NCI is finalizing plans to use its clinical trials networks to administer a compassionate use protocol for distribution of tocilizumab, a drug that blocks the inflammatory protein IL-6.
Tocilizumab, an immunosuppressive agent also known by its brand name Actemra, is sponsored by Genentech. Under NCI’s protocol, the drug will be made available to cancer patients at institutions that are not participating in Genentech’s phase III trial of the drug.
The IL-6 inhibitor was approved by FDA for rheumatology indications in 2011, and has been used for mitigation of cytokine release syndrome caused by CAR T-cell therapy.
According to Genentech, the federal government has obtained 10,000 vials of tocilizumab for the U.S. Strategic National Stockpile “for potential future use at the direction of the HHS.”
It is one of three drugs—the other two being sarilumab and siltuximab—that are now being rushed into late-stage clinical trials for assessment of efficacy in treatment of acute respiratory distress syndrome caused by immune response to SARS-CoV-2 infection (The Cancer Letter, March 27, 2020).

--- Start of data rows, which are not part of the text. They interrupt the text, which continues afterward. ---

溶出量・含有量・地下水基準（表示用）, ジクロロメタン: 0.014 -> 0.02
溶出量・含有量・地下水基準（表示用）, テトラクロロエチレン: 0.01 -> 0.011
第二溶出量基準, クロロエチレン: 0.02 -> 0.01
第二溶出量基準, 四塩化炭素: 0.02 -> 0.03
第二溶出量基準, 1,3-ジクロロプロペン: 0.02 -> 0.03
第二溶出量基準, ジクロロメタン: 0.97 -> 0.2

“We are going to, in concert with Genentech, run a treatment referral trial for the Genentech Roche IL-6 receptor antibody for COVID-related ARDS,” James Doroshow, deputy director for clinical and translational research at NCI, said April 9 in an emergency virtual joint meeting of the NCI Board of Scientific Advisors and the National Cancer Advisory Board.

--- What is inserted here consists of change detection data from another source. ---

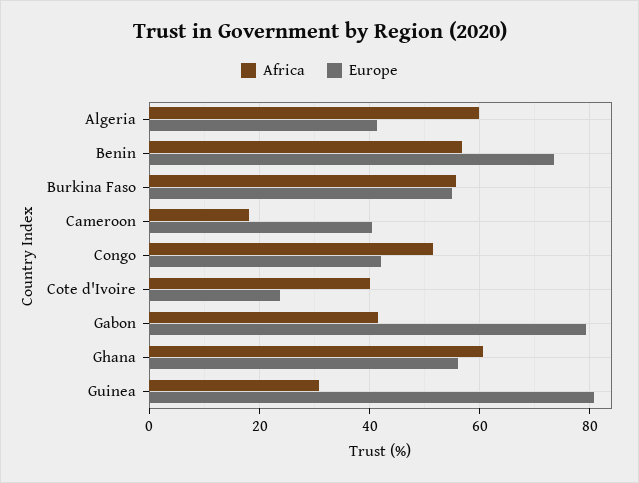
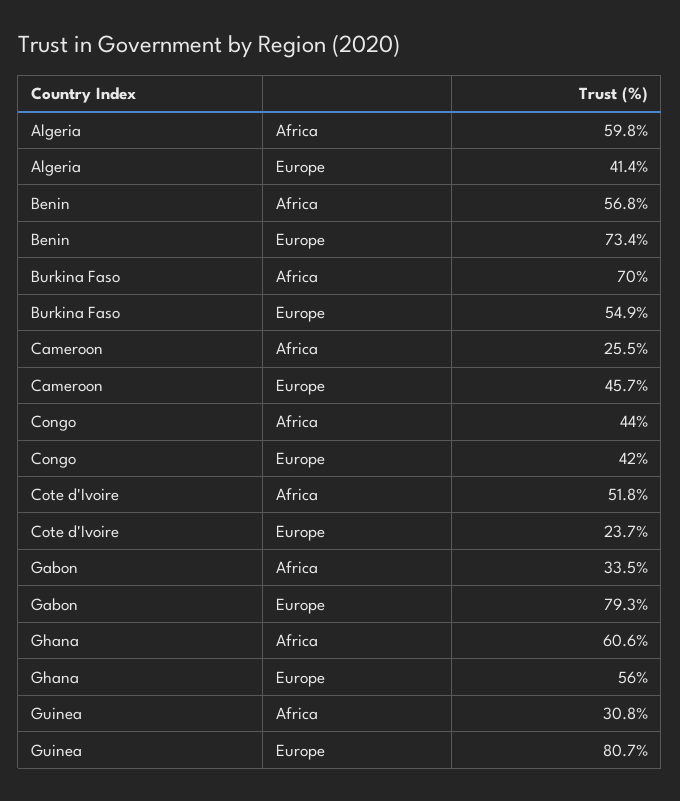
Africa, Burkina Faso: 56 -> 70
Africa, Cameroon: 18 -> 25.5
Europe, Cameroon: 40 -> 45.7
Africa, Congo: 52 -> 44
Africa, Cote d'Ivoire: 40 -> 51.8
Africa, Gabon: 42 -> 33.5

“We wrote a trial, I would like to say—just like in the old days—in four days, a trial was put up. It’s been reviewed by Genentech Roche,” said Doroshow, who is also director of NCI’s Division of Cancer Treatment and Diagnosis and head of the Oxidative Signaling and Molecular Therapeutics Group of NCI’s Developmental Therapeutics Branch. “I hope to be able to have a final version of this to the central IRB very quickly.”
NCI’s protocol for tocilizumab is designed to rapidly make the drug available to cancer patients, who face a particularly high fatality risk from severe complications stemming from COVID-19.

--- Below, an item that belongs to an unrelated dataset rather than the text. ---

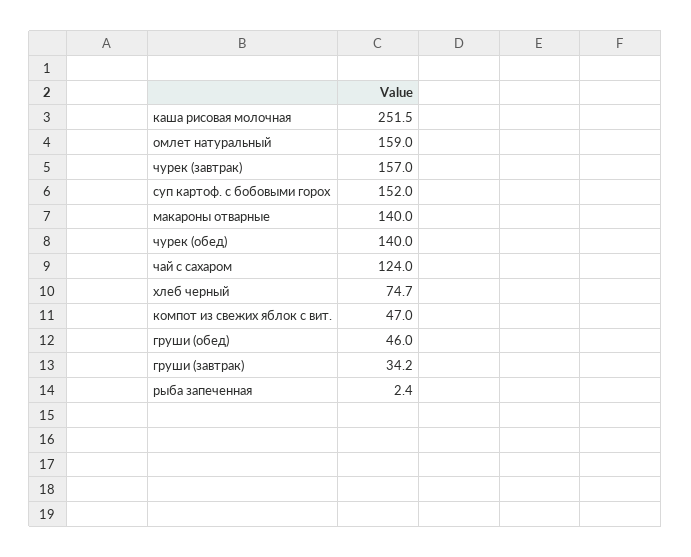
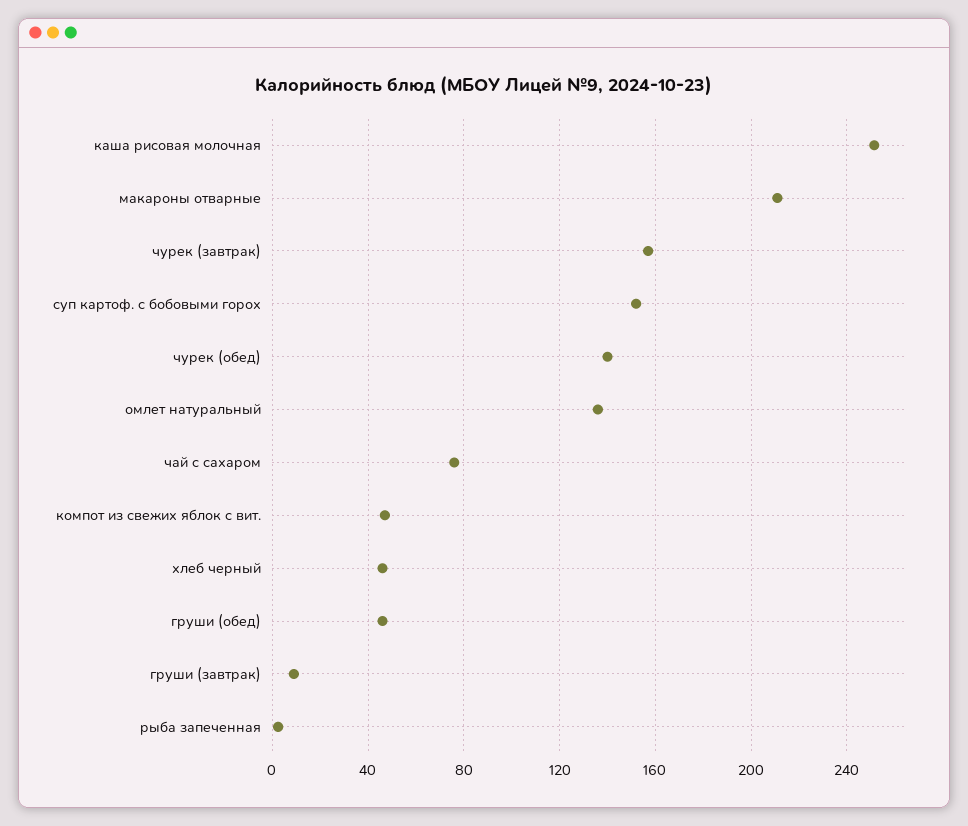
омлет натуральный: 159 -> 135
макароны отварные: 140 -> 210
чай с сахаром: 124 -> 75
хлеб черный: 74.7 -> 45
груши (завтрак): 34.2 -> 10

“Why do this? Well, because we know that there are multiple randomized trials and multiple institutional trials,” Doroshow said. “There are some folks who simply can’t afford to get this drug, and we wanted to have a very broadly eligible study, eligible even for patients very young in age, which is not addressed by most of the trials that are out there, to try to see whether we can move the needle in terms of decreasing ICU time, ventilator time, time in the hospital.
“We will collect some clinical data. It’ll be a modest set of data,” Doroshow said. “There will be blood obtained for biomarker evaluation.